## Exercise instructions:
Pull out each line of the entries below that contains the string "TraduZic", and copy every such line in full. Only a match with the same uppercase and lowercase letters counts.

┄┄┄┄┄┄┄┄┄┄

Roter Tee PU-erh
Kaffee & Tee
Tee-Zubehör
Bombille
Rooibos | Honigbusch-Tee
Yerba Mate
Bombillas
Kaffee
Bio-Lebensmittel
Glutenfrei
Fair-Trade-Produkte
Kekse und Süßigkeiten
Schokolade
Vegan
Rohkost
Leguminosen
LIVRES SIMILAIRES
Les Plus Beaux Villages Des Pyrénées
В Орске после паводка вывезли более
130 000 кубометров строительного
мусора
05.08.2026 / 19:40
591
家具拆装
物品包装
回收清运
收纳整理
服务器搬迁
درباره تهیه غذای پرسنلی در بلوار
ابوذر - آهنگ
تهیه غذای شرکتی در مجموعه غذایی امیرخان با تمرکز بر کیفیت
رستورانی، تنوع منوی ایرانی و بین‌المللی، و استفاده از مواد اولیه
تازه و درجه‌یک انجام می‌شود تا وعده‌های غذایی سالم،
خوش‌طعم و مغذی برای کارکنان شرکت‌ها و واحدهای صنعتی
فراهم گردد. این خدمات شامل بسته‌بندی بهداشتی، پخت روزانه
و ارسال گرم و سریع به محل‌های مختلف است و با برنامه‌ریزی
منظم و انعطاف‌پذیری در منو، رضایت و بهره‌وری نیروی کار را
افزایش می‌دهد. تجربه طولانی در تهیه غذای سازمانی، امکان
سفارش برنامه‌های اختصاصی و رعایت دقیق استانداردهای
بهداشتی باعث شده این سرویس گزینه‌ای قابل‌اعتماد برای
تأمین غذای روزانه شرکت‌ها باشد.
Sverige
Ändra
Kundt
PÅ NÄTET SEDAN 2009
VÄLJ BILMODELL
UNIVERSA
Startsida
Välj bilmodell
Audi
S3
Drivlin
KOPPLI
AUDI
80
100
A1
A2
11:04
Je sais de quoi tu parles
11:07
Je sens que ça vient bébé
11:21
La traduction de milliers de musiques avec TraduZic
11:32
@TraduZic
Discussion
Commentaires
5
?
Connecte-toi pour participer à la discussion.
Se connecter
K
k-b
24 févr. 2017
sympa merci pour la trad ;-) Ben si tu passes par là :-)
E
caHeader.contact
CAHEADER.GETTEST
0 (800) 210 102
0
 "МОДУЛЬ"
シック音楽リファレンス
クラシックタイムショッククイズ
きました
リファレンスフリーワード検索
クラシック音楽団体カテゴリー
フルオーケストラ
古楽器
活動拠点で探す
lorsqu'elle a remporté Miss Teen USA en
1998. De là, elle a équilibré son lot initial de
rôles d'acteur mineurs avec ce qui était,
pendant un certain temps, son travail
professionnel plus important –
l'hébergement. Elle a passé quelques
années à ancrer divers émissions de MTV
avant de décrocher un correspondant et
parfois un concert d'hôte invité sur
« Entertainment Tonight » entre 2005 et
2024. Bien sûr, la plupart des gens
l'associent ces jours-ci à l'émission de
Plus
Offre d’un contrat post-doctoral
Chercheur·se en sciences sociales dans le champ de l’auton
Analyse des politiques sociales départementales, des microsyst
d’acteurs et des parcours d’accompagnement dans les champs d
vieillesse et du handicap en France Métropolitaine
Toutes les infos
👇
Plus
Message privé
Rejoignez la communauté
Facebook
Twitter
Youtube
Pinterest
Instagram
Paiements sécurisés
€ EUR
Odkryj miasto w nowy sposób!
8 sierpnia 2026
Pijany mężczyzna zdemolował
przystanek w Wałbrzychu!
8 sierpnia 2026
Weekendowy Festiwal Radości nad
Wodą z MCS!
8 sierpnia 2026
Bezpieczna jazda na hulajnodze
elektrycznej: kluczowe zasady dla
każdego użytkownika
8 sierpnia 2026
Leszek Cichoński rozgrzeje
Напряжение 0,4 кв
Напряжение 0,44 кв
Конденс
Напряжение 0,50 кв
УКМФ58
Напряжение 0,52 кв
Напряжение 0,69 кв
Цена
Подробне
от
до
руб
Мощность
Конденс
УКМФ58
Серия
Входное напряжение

┄┄┄┄┄┄┄┄┄┄

## Exercise solution:
La traduction de milliers de musiques avec TraduZic
@TraduZic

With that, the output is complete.